The training data is sufficiently large and representative of the population. A large and representative dataset will provide the model with enough information to learn the relationship between the input features and the binary outcome, and this will enable the model to make accurate predictions on new data.
The regularization parameter is carefully chosen. The regularization parameter controls the complexity of the model, and choosing the right value can help to strike the right balance between bias and variance. A good value for the regularization parameter will help to prevent overfitting and improve the model’s generalization ability.
The model is not too complex. A model that is too complex may have high variance and be prone to overfitting, which will reduce its ability to make accurate predictions on new data. A simpler model with fewer parameters may be more likely to generalize well.

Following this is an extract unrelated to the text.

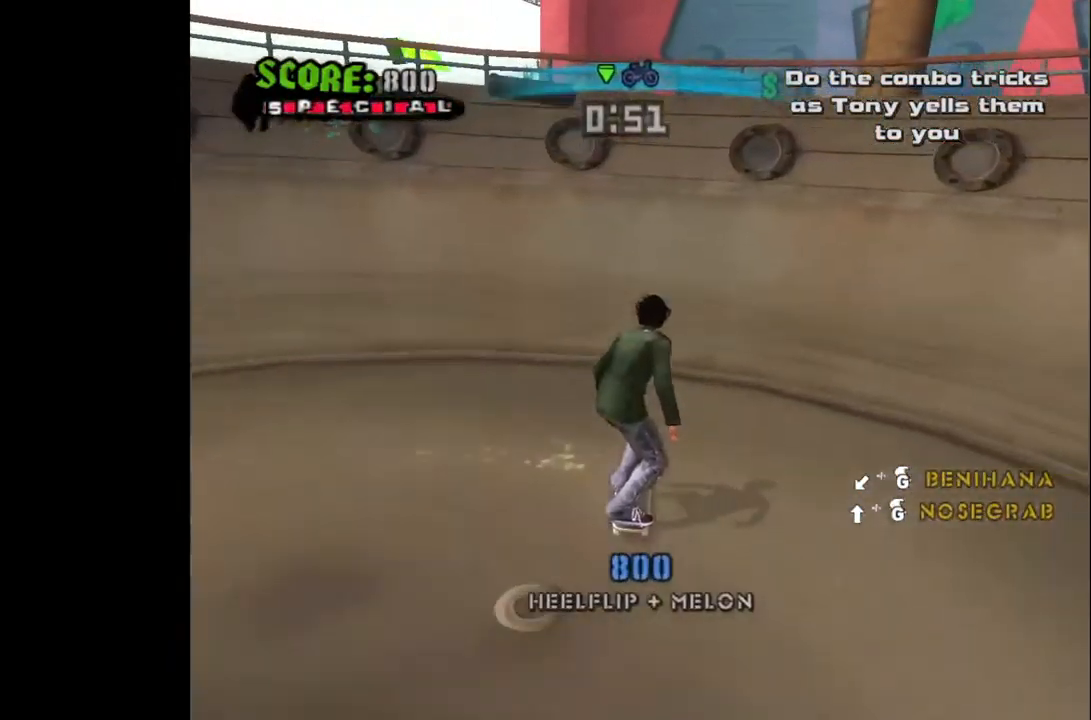
{"buttons": ["CIRCLE", "DPAD_DOWN", "DPAD_LEFT"], "left_stick": "center", "right_stick": "center", "events": [[50, "DPAD_LEFT", "down"], [83, "DPAD_LEFT", "up"], [433, "CROSS", "up"], [467, "DPAD_DOWN", "down"], [467, "DPAD_LEFT", "down"], [500, "CIRCLE", "down"]]}
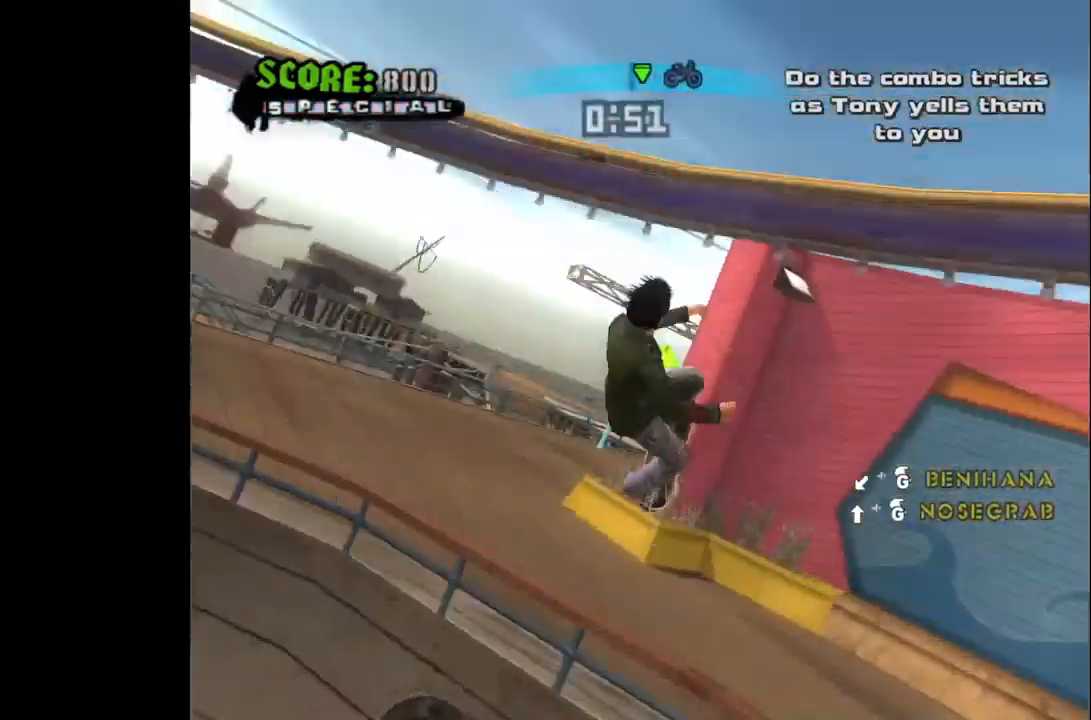
{"buttons": [], "left_stick": "center", "right_stick": "center", "events": [[183, "DPAD_DOWN", "up"], [200, "CIRCLE", "up"], [200, "DPAD_LEFT", "up"]]}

On the other hand, a logistic regression model may perform poorly in the following scenarios:

The training data is small or not representative of the population. A small or unrepresentative dataset will not provide the model with enough information to learn the relationship between the input features and the binary outcome, and this will limit the model’s ability to make accurate predictions.
The regularization parameter is not carefully chosen. Choosing the wrong value for the regularization parameter can lead to underfitting or overfitting, which will reduce the model’s performance.
The model is too complex. A model with too many parameters may have high variance and be prone to overfitting, which will reduce its ability to generalize to new data.

Overall, a logistic regression model is likely to perform well in scenarios where the training data is large and representative, the regularization parameter is carefully chosen, and the model is not too complex. It may perform poorly in scenarios where the training data is small or unrepresentative, the regularization parameter is not carefully chosen, or the model is too complex.